Each entry must appear in the answer exactly as written.
----
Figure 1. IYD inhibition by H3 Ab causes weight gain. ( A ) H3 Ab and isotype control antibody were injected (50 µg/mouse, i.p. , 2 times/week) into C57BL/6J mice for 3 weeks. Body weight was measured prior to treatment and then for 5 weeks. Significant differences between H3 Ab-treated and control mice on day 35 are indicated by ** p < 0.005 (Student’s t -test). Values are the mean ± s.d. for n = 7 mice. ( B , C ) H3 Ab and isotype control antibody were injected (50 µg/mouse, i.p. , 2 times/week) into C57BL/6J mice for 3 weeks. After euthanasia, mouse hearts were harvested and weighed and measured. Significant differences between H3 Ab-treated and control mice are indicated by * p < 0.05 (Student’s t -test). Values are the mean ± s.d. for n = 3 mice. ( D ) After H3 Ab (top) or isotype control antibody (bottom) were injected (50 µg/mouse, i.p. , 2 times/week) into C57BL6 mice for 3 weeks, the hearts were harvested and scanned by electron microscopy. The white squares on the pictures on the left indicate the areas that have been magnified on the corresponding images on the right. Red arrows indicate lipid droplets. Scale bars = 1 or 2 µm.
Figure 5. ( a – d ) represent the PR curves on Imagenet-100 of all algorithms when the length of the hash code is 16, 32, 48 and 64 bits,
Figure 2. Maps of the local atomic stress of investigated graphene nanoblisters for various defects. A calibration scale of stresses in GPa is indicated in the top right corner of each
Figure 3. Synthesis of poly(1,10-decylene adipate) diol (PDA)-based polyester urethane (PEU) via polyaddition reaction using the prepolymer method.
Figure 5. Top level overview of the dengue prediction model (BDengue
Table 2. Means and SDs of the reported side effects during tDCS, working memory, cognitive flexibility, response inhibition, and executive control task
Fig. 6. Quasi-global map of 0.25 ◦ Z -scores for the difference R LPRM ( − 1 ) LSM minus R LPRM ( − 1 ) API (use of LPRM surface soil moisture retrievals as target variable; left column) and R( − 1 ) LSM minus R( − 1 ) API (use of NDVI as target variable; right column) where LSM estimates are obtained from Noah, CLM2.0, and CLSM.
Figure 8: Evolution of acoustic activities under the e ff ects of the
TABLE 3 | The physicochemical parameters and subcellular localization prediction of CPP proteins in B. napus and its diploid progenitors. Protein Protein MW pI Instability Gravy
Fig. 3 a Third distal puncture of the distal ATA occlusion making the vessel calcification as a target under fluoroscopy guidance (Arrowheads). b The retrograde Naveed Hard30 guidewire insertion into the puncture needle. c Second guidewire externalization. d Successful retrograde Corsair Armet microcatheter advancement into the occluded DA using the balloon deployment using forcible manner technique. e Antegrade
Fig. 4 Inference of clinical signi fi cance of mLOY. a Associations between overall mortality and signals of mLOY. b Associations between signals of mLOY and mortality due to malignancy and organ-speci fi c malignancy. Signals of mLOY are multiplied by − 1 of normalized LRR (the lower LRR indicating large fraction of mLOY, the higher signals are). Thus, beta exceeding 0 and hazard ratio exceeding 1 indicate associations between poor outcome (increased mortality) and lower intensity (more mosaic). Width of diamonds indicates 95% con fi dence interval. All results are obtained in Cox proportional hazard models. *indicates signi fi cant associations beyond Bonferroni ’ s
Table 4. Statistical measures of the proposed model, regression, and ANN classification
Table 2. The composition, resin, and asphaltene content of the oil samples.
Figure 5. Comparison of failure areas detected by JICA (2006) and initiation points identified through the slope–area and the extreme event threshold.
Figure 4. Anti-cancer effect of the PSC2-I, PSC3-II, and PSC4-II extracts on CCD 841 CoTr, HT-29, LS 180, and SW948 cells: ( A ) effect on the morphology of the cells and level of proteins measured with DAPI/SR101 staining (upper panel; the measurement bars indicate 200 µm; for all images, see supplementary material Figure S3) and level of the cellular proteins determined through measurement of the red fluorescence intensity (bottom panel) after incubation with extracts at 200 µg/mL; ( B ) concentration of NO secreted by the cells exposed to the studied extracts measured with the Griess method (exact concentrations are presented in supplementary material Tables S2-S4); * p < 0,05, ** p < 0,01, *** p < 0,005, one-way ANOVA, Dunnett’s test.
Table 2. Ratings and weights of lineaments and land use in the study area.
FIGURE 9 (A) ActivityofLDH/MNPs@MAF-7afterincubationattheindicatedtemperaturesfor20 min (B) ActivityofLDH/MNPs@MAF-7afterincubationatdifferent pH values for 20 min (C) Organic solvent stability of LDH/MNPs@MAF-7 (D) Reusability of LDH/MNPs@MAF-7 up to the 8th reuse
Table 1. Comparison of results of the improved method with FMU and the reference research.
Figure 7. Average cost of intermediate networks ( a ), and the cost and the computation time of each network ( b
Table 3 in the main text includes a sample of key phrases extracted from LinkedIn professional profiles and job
----
## RESPONSE
Figure 1. IYD inhibition by H3 Ab causes weight gain. ( A ) H3 Ab and isotype control antibody were injected (50 µg/mouse, i.p. , 2 times/week) into C57BL/6J mice for 3 weeks. Body weight was measured prior to treatment and then for 5 weeks. Significant differences between H3 Ab-treated and control mice on day 35 are indicated by ** p < 0.005 (Student’s t -test). Values are the mean ± s.d. for n = 7 mice. ( B , C ) H3 Ab and isotype control antibody were injected (50 µg/mouse, i.p. , 2 times/week) into C57BL/6J mice for 3 weeks. After euthanasia, mouse hearts were harvested and weighed and measured. Significant differences between H3 Ab-treated and control mice are indicated by * p < 0.05 (Student’s t -test). Values are the mean ± s.d. for n = 3 mice. ( D ) After H3 Ab (top) or isotype control antibody (bottom) were injected (50 µg/mouse, i.p. , 2 times/week) into C57BL6 mice for 3 weeks, the hearts were harvested and scanned by electron microscopy. The white squares on the pictures on the left indicate the areas that have been magnified on the corresponding images on the right. Red arrows indicate lipid droplets. Scale bars = 1 or 2 µm.
Figure 5. ( a – d ) represent the PR curves on Imagenet-100 of all algorithms when the length of the hash code is 16, 32, 48 and 64 bits,
Figure 2. Maps of the local atomic stress of investigated graphene nanoblisters for various defects. A calibration scale of stresses in GPa is indicated in the top right corner of each
Figure 3. Synthesis of poly(1,10-decylene adipate) diol (PDA)-based polyester urethane (PEU) via polyaddition reaction using the prepolymer method.
Figure 5. Top level overview of the dengue prediction model (BDengue
Table 2. Means and SDs of the reported side effects during tDCS, working memory, cognitive flexibility, response inhibition, and executive control task
Fig. 6. Quasi-global map of 0.25 ◦ Z -scores for the difference R LPRM ( − 1 ) LSM minus R LPRM ( − 1 ) API (use of LPRM surface soil moisture retrievals as target variable; left column) and R( − 1 ) LSM minus R( − 1 ) API (use of NDVI as target variable; right column) where LSM estimates are obtained from Noah, CLM2.0, and CLSM.
Figure 8: Evolution of acoustic activities under the e ff ects of the
TABLE 3 | The physicochemical parameters and subcellular localization prediction of CPP proteins in B. napus and its diploid progenitors. Protein Protein MW pI Instability Gravy
Fig. 3 a Third distal puncture of the distal ATA occlusion making the vessel calcification as a target under fluoroscopy guidance (Arrowheads). b The retrograde Naveed Hard30 guidewire insertion into the puncture needle. c Second guidewire externalization. d Successful retrograde Corsair Armet microcatheter advancement into the occluded DA using the balloon deployment using forcible manner technique. e Antegrade
Fig. 4 Inference of clinical signi fi cance of mLOY. a Associations between overall mortality and signals of mLOY. b Associations between signals of mLOY and mortality due to malignancy and organ-speci fi c malignancy. Signals of mLOY are multiplied by − 1 of normalized LRR (the lower LRR indicating large fraction of mLOY, the higher signals are). Thus, beta exceeding 0 and hazard ratio exceeding 1 indicate associations between poor outcome (increased mortality) and lower intensity (more mosaic). Width of diamonds indicates 95% con fi dence interval. All results are obtained in Cox proportional hazard models. *indicates signi fi cant associations beyond Bonferroni ’ s
Table 4. Statistical measures of the proposed model, regression, and ANN classification
Table 2. The composition, resin, and asphaltene content of the oil samples.
Figure 5. Comparison of failure areas detected by JICA (2006) and initiation points identified through the slope–area and the extreme event threshold.
Figure 4. Anti-cancer effect of the PSC2-I, PSC3-II, and PSC4-II extracts on CCD 841 CoTr, HT-29, LS 180, and SW948 cells: ( A ) effect on the morphology of the cells and level of proteins measured with DAPI/SR101 staining (upper panel; the measurement bars indicate 200 µm; for all images, see supplementary material Figure S3) and level of the cellular proteins determined through measurement of the red fluorescence intensity (bottom panel) after incubation with extracts at 200 µg/mL; ( B ) concentration of NO secreted by the cells exposed to the studied extracts measured with the Griess method (exact concentrations are presented in supplementary material Tables S2-S4); * p < 0,05, ** p < 0,01, *** p < 0,005, one-way ANOVA, Dunnett’s test.
Table 2. Ratings and weights of lineaments and land use in the study area.
FIGURE 9 (A) ActivityofLDH/MNPs@MAF-7afterincubationattheindicatedtemperaturesfor20 min (B) ActivityofLDH/MNPs@MAF-7afterincubationatdifferent pH values for 20 min (C) Organic solvent stability of LDH/MNPs@MAF-7 (D) Reusability of LDH/MNPs@MAF-7 up to the 8th reuse
Table 1. Comparison of results of the improved method with FMU and the reference research.
Figure 7. Average cost of intermediate networks ( a ), and the cost and the computation time of each network ( b
Table 3 in the main text includes a sample of key phrases extracted from LinkedIn professional profiles and job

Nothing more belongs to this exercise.